**Job item**
Please convert the text of every item into a JSON list of strings, one string per line, skipping blank lines and leaving out the pictures.

Collection entries
□ □ □ □

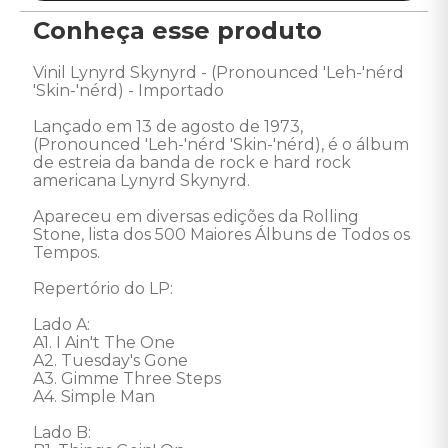
Conheça esse produto
Vinil Lynyrd Skynyrd - (Pronounced 'Leh-'nérd 
'Skin-'nérd) - Importado

Lançado em 13 de agosto de 1973, 
(Pronounced 'Leh-'nérd 'Skin-'nérd), é o álbum 
de estreia da banda de rock e hard rock 
americana Lynyrd Skynyrd. 

Apareceu em diversas edições da Rolling 
Stone, lista dos 500 Maiores Álbuns de Todos os 
Tempos.

Repertório do LP:

Lado A:

A1. I Ain't The One 

A2. Tuesday's Gone 

A3. Gimme Three Steps 

A4. Simple Man 

Lado B:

□ □ □ □

**Written answer**
[
  "Conheça esse produto",
  "Vinil Lynyrd Skynyrd - (Pronounced 'Leh-'nérd ",
  "'Skin-'nérd) - Importado",
  "Lançado em 13 de agosto de 1973, ",
  "(Pronounced 'Leh-'nérd 'Skin-'nérd), é o álbum ",
  "de estreia da banda de rock e hard rock ",
  "americana Lynyrd Skynyrd. ",
  "Apareceu em diversas edições da Rolling ",
  "Stone, lista dos 500 Maiores Álbuns de Todos os ",
  "Tempos.",
  "Repertório do LP:",
  "Lado A:",
  "A1. I Ain't The One ",
  "A2. Tuesday's Gone ",
  "A3. Gimme Three Steps ",
  "A4. Simple Man ",
  "Lado B:"
]